Constraints: small text files (each under ~1 MB), and the source must stay inside the repo (no absolute or .. paths). For data that must persist, or large/binary content, use a named volume instead.
depends_on
Sibling services that must be ready before this one starts — Compose’s service_healthy semantics. All services are created at once so images pull and volumes attach in parallel, but a service’s own process doesn’t start until every dependency passes its readiness probe. It waits instead of crash-looping.
services:
api:
build: { context: ./api }
ports:
- { port: 8080, public: true }
depends_on:
- db
db:
image: postgres:16
ports:
- { port: 5432 }
volumes:
- pgdata:/var/lib/postgresql/data
Dependencies must be services in the same spec. A service can’t depend on itself or form a cycle — both are rejected at parse time.

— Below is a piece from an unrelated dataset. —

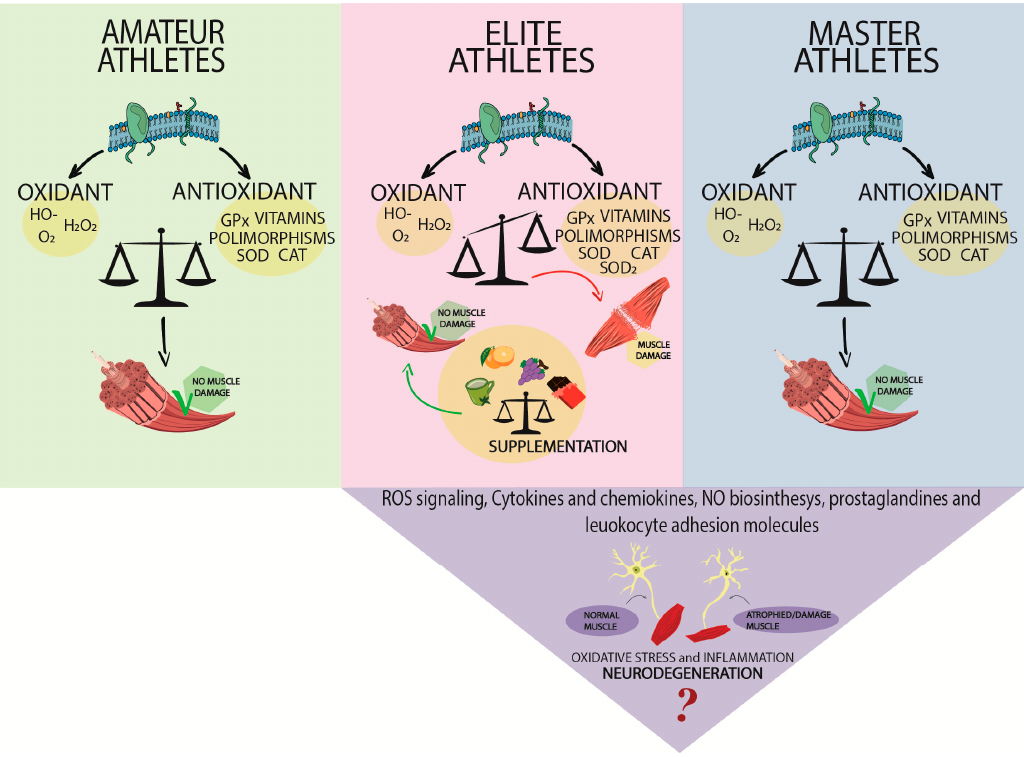
Figure 1. Schematic representation of the redox balance in three classes of athletes: amateur, elite, and master. High intensity exercise causes a redox imbalance that leads to di ff erent types of injuries, muscle damage, and development of neurodegenerative diseases. Furthermore, supplementation with antioxidants could restore the redox balance and reduce tissue damage mediated by oxidative stress in elite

A long dependency chain still adds up (each link waits for the one before it), and depends_on guarantees start ordering, not zero-downtime ordering (services run a single replica).
healthcheck
Three probe phases — set any subset:
startup — runs first and blocks the others until it passes. For slow-booting apps.
readiness — gates traffic and gates cutover: a deploy isn’t healthy and its URL doesn’t go live until every public service is ready.

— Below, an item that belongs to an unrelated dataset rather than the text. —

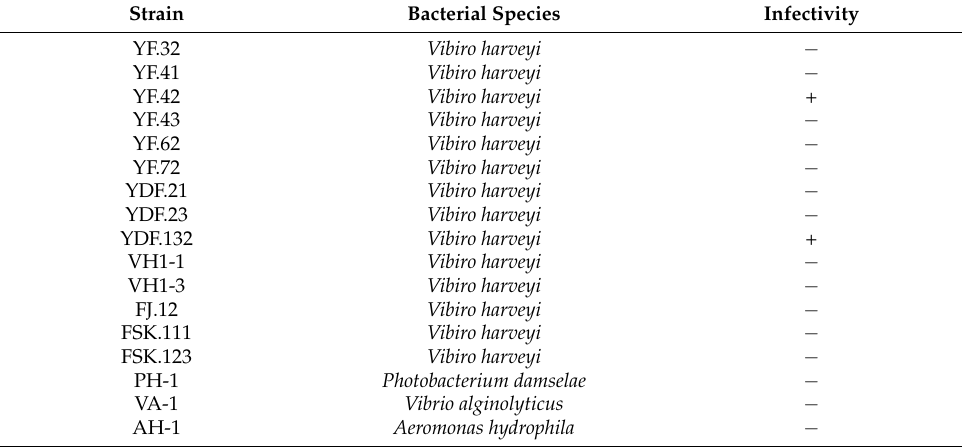
Table 1. The tested bacterial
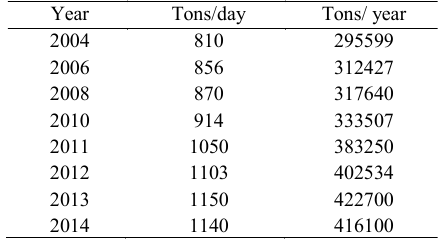
Table 1: Solid waste generated in Isfahan from 2004 to 2014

liveness — runs continuously; failures restart the container.
healthcheck:
startup: { http: { path: /startup, port: 3000 }, periodSeconds: 5, failureThreshold: 30 }
readiness: { http: { path: /ready, port: 3000 }, periodSeconds: 5 }
liveness: { http: { path: /healthz, port: 3000 }, periodSeconds: 30 }
If a ported service has no healthcheck, slipway adds a default TCP readiness probe on its public port, so a URL only goes live once the app accepts connections. Declaring any healthcheck replaces that default.
Handlers
Each probe takes exactly one handler:
| Handler | Healthy when | Example |
|---|
http | any 2xx response | http: { path: /ready, port: 3000 } |
tcp | the connection establishes | tcp: { port: 5432 } |
exec | the command exits 0 | exec: { command: [pg_isready] } |
grpc | the gRPC health protocol reports serving | grpc: { port: 9000 } |
Timing
All handlers accept the standard knobs — initialDelaySeconds, periodSeconds, timeoutSeconds, failureThreshold, and successThreshold (readiness/liveness only). Omit them to use sensible defaults.
For most web apps a single readiness probe is enough. Add startup only when boot takes more than ~30 seconds; add liveness only when you’ve seen the app deadlock in a way readiness doesn’t catch. A worker with no ports needs no probe — it’s ready as soon as it’s running.
Resource limits
You don’t size containers in the spec. CPU, memory, and disk caps come from your plan. If a deploy asks for more than your plan allows, it fails with a clear error.